• _TEXT EXCERPT_:
————————

When she is with us, she controls herself or at least follows directions, but we have to be with our eyes or her at all times. We praise them (4:1), caught them doing good, and I have a ticket system but nothing seem to work. At school she is always answering back, bossing around, disrupting class and for the last 2 weeks at nap time at school, she starts calling her friends names out loud to the point that they have to pull her out of the class because she doesn't let them rest. Some people tell me to ignore this and let the school deal with the behavior at school. But I just can’t seem to let that go. She knows they tell me about it every time she is been send to the office or put in time out and them talk about it like she is proud of what she have done. I feel that if I don't do anything about it she might think that it is O.K. to misbehave at school. I sit her at home to write numbers and letters and I have taken her toys, TV time and she has not come to family gatherings. Nothing works, she just doesn't seem to care about anything.
If I heard you right, she behaves acceptably at home, but not at school. You will do well to take the lead by attempting to educate her teachers about the special behavior patterns that many adopted children exhibit. I assume (which is dangerous of course) that her teachers are treating your daughter like they would any other girl. This, unfortunately, will continue to waste their time and energy.
Your daughter is not an emotionless robot who is immune to emotional pain. So I disagree with you when you say, “she doesn’t care about anything.” She has something that she really values – but it sounds like you haven’t found what that is yet. Find out what she really values. When you find it, it will be your greatest bargaining chip.
Here’s an example of what I’m talking about:
I had a mother who emailed me with nearly the same dilemma as you. She said she takes her son’s toys away, grounds him for 3 days with no TV, computer, etc. But “he doesn’t care.” All he did was sit on the floor of his bedroom and read comic books. He just hid out in his room and wouldn’t come out. BUT WAIT. He’s isolating in his room and reading? Then there you go! I had this mother ground him FROM his room – which he despised greatly because he didn’t want to be around anyone while on discipline. The mother literally locked him out of his room (except at night to sleep). After he completed his 3-day discipline, his “room privileges” were restored.

————————

• _EXTRACTED DATA_:
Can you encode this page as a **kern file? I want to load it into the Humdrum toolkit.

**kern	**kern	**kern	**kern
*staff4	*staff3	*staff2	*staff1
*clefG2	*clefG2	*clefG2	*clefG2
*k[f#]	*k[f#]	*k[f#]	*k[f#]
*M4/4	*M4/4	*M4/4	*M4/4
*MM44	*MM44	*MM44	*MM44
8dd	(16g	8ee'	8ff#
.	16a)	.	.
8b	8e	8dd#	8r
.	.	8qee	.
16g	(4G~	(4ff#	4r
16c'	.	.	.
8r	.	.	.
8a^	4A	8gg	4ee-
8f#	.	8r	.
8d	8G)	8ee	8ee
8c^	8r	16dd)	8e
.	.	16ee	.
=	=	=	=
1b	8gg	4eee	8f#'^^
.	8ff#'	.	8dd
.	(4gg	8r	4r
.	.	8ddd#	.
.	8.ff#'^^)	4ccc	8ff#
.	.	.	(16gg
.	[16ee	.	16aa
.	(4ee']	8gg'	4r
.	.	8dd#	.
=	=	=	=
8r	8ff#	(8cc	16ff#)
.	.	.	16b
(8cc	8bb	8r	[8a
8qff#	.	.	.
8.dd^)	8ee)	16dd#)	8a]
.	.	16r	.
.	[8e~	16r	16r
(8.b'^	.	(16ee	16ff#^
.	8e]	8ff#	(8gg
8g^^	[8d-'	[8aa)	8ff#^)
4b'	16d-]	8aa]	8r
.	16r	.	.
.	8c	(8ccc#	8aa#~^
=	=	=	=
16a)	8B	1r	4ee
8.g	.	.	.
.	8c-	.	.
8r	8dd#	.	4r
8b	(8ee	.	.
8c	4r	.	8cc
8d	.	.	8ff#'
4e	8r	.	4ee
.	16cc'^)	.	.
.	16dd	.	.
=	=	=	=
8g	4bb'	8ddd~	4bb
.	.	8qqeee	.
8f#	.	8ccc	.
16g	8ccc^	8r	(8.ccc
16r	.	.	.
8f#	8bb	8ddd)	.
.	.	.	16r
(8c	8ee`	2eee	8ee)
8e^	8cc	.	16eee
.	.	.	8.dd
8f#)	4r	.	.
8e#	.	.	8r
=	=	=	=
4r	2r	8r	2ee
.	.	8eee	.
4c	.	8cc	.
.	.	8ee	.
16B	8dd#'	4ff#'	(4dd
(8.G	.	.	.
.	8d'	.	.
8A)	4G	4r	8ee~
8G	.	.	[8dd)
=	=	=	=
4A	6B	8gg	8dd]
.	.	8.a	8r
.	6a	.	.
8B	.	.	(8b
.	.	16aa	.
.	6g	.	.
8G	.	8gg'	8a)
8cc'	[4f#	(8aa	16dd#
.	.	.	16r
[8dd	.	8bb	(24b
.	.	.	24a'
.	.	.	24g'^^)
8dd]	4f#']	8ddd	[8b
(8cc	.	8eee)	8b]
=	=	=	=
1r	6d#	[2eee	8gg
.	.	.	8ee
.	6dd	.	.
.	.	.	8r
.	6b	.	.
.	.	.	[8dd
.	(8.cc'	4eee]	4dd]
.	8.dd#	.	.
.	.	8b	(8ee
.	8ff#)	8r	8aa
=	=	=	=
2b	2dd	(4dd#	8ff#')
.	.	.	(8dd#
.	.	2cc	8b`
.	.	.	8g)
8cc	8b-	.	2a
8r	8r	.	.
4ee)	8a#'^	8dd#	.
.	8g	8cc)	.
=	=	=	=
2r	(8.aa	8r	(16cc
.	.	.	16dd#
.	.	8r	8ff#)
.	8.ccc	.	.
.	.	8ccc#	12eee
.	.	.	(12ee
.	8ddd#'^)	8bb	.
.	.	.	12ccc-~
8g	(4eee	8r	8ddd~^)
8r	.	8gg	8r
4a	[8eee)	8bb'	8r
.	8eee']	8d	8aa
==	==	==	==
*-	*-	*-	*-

————————

• _PROBLEMS TO SOLVE_:
1. Rewrite the parenting passage between "Your daughter is" and "greatest bargaining chip.", inclusive, replacing "bargaining chip" with "source of leverage".
2. Decide whether each statement agrees with the parenting passage, answering yes or no and quoting the words that settle it: (a) The daughter has been taken out of class at nap time for calling her friends names. (b) The mother in the example grounded her son for a week. (c) The son was kept out of his room even at night.
Work from the parenting passage alone, not the data.

• _IN RESPONSE_:
1.
Your daughter is not an emotionless robot who is immune to emotional pain. So I disagree with you when you say, “she doesn’t care about anything.” She has something that she really values – but it sounds like you haven’t found what that is yet. Find out what she really values. When you find it, it will be your greatest source of leverage.

2.
(a) Yes: "she starts calling her friends names out loud to the point that they have to pull her out of the class"
(b) No: "grounds him for 3 days"
(c) No: "(except at night to sleep)"